FIG. 1 is a longitudinal sectional view showing one embodiment in which the present invention is embodied in an oscillating swash plate type variable displacement compressor.

FIG. 2 is a perspective view of a rotary valve.

FIG. 3 is a cross-sectional view showing a housed state of a rotary valve.

FIG. 4 is a perspective view of a rotary valve showing another embodiment of the present invention.

FIG. 5 is a cross-sectional view showing an assembly structure of the rotary valve according to the embodiment of FIG. 4;

FIG. 6 is a perspective view of a rotary valve showing another embodiment of the present invention.

[Explanation of symbols]

Reference Signs List 1 cylinder block, 1a cylinder bore, 1c conduction path, 2 front housing, 3 crankcase, 4
Rear housing, 4a partition, 5 valve plate, 8
Suction chamber as low pressure chamber, 9 discharge chamber, 10 rotating shaft,
Reference Signs List 13 rotary support member forming drive mechanism, 16 rotating swash plate forming drive mechanism, 17 swinging swash plate forming drive mechanism, 21 piston, 25 valve housing chamber, 26 rotary valve, 28 suction passage, 29 suction guide Groove, 30
Working chamber, 31, 32 End face, 33, 41 Bleed passage.

──────────────────────────────────────────────────続 き Continued on the front page (72) Inventor Shigeyuki Hidaka 2-1-1, Toyota-cho, Kariya-shi, Aichi Pref.
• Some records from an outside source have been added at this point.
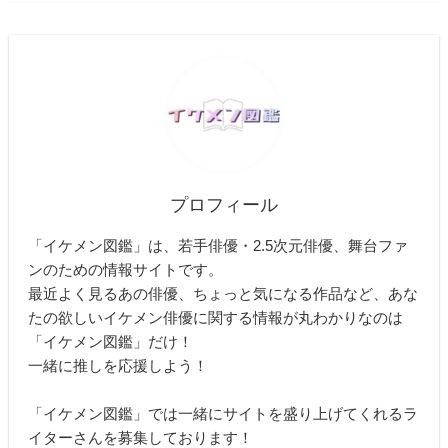
プロフィール
「イケメン図鑑」は、若手俳優・2.5次元俳優、舞台ファ
ンのための情報サイトです。
最近よく見るあの俳優、ちょっと気になる作品など、あな
たの欲しいイケメン俳優に関する情報が丸わかりなのは
「イケメン図鑑」だけ！
一緒に推しを応援しよう！
「イケメン図鑑」では一緒にサイトを盛り上げてくれるラ
イターさんを募集しております！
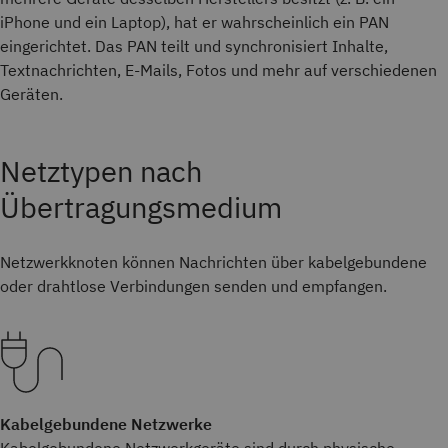
iPhone und ein Laptop), hat er wahrscheinlich ein PAN
eingerichtet. Das PAN teilt und synchronisiert Inhalte,
Textnachrichten, E-Mails, Fotos und mehr auf verschiedenen
Geräten.
Netztypen nach
Übertragungsmedium
Netzwerkknoten können Nachrichten über kabelgebundene
oder drahtlose Verbindungen senden und empfangen.
Kabelgebundene Netzwerke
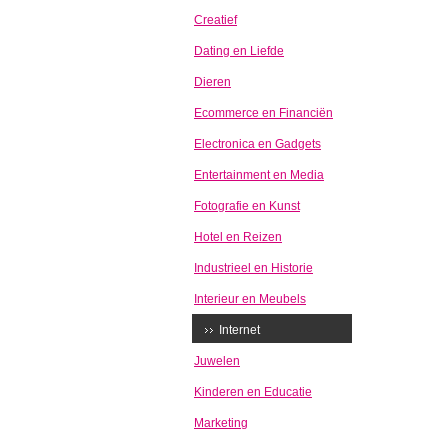
Creatief
Dating en Liefde
Dieren
Ecommerce en Financiën
Electronica en Gadgets
Entertainment en Media
Fotografie en Kunst
Hotel en Reizen
Industrieel en Historie
Interieur en Meubels
Internet
Juwelen
Kinderen en Educatie
Marketing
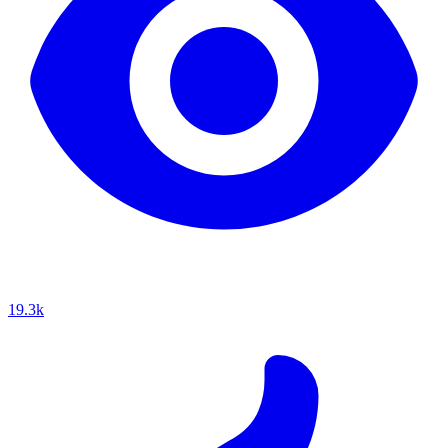
19.3k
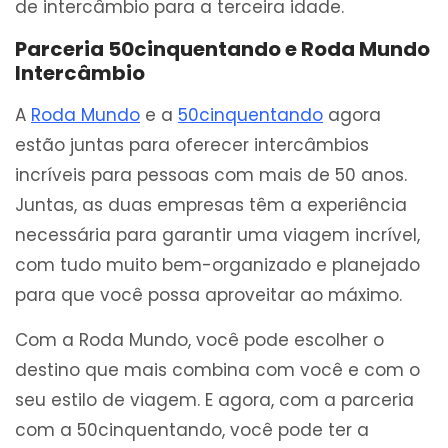
de intercâmbio para a terceira idade.
Parceria 50cinquentando e Roda Mundo
Intercâmbio
A
Roda Mundo
e a
50cinquentando
agora
estão juntas para oferecer intercâmbios
incríveis para pessoas com mais de 50 anos.
Juntas, as duas empresas têm a experiência
necessária para garantir uma viagem incrível,
com tudo muito bem-organizado e planejado
para que você possa aproveitar ao máximo.
Com a Roda Mundo, você pode escolher o
destino que mais combina com você e com o
seu estilo de viagem. E agora, com a parceria
com a 50cinquentando, você pode ter a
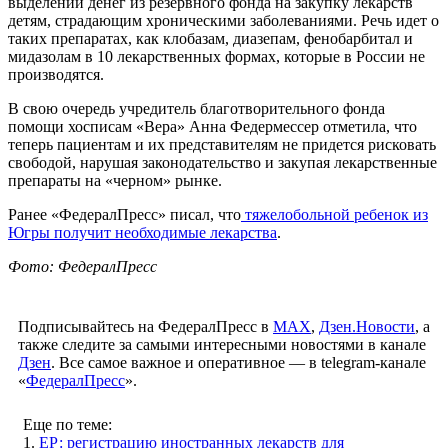
выделении денег из резервного фонда на закупку лекарств
детям, страдающим хроническими заболеваниями. Речь идет о
таких препаратах, как клобазам, диазепам, фенобарбитал и
мидазолам в 10 лекарственных формах, которые в России не
производятся.
В свою очередь учредитель благотворительного фонда
помощи хосписам «Вера» Анна Федермессер отметила, что
теперь пациентам и их представителям не придется рисковать
свободой, нарушая законодательство и закупая лекарственные
препараты на «черном» рынке.
Ранее «ФедералПресс» писал, что
тяжелобольной ребенок из
Югры получит необходимые лекарства
.
Фото: ФедералПресс
Подписывайтесь на ФедералПресс в
МАХ
,
Дзен.Новости
, а
также следите за самыми интересными новостями в канале
Дзен
. Все самое важное и оперативное — в telegram-канале
«
ФедералПресс
».
Еще по теме:
1.
ЕР: регистрацию иностранных лекарств для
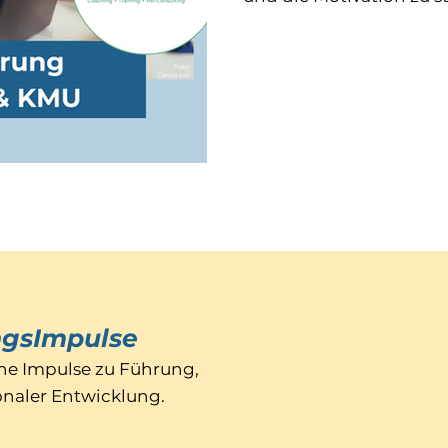
ngsImpulse
he Impulse zu Führung,
naler Entwicklung.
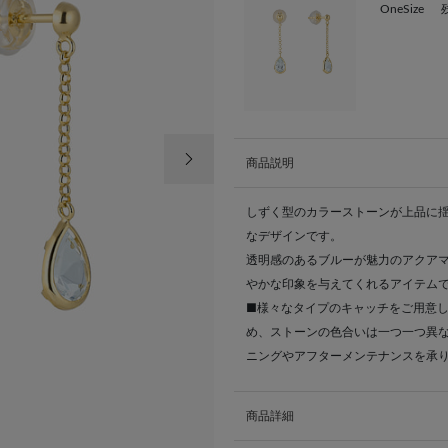
OneSize
次の画像
商品説明
しずく型のカラーストーンが上品に揺
なデザインです。
透明感のあるブルーが魅力のアクア
やかな印象を与えてくれるアイテム
■様々なタイプのキャッチをご用意
め、ストーンの色合いは一つ一つ異な
ニングやアフターメンテナンスを承
商品詳細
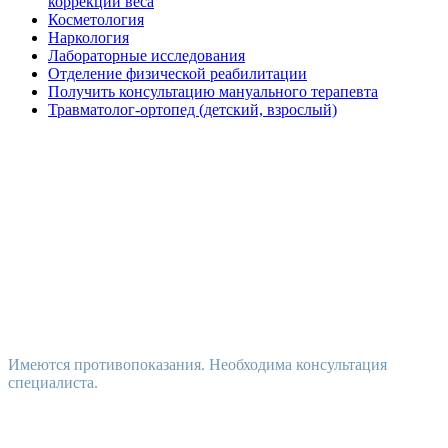
коррекции веса
Косметология
Наркология
Лабораторные исследования
Отделение физической реабилитации
Получить консультацию мануального терапевта
Травматолог-ортопед (детский, взрослый)
Имеются противопоказания. Необходима консультация
специалиста.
Inside Toyota Industries Corporation (58) Field surveyed (Int. Cl. ⁷ , DB name) F04B 27 / 08 F04B 27/14

Claims (1)

(57) [Claims] A cylinder block having a plurality of cylinder bores accommodating a piston; a plurality of housings joined to the cylinder block to form a suction chamber, a discharge chamber, and a crank chamber; Piston type compression configured to compress the refrigerant gas sucked from the suction chamber and discharge it to the discharge chamber by reciprocating the piston in the cylinder bore through the drive mechanism by the rotation of the rotation shaft supported by the housing. In a machine, a valve accommodating chamber communicating with the suction chamber is provided in a housing and / or a cylinder block forming the suction chamber,
The valve accommodating chamber and the working chamber of each of the cylinder bores communicate with each other by a conduction path, and the valve accommodating chamber accommodates a rotary valve that is rotated in synchronization with the reciprocating motion of the piston. In addition to forming a suction passage that constantly communicates with the suction chamber, a suction guide groove that communicates with the working chamber during a suction stroke through a conduction path is formed in the outer peripheral surface of the rotary valve in a circumferential direction of the rotary valve. A refrigerant gas suction mechanism in a piston type compressor in which a rotary valve has a bleed passage for guiding refrigerant gas from a crank chamber to a low pressure chamber.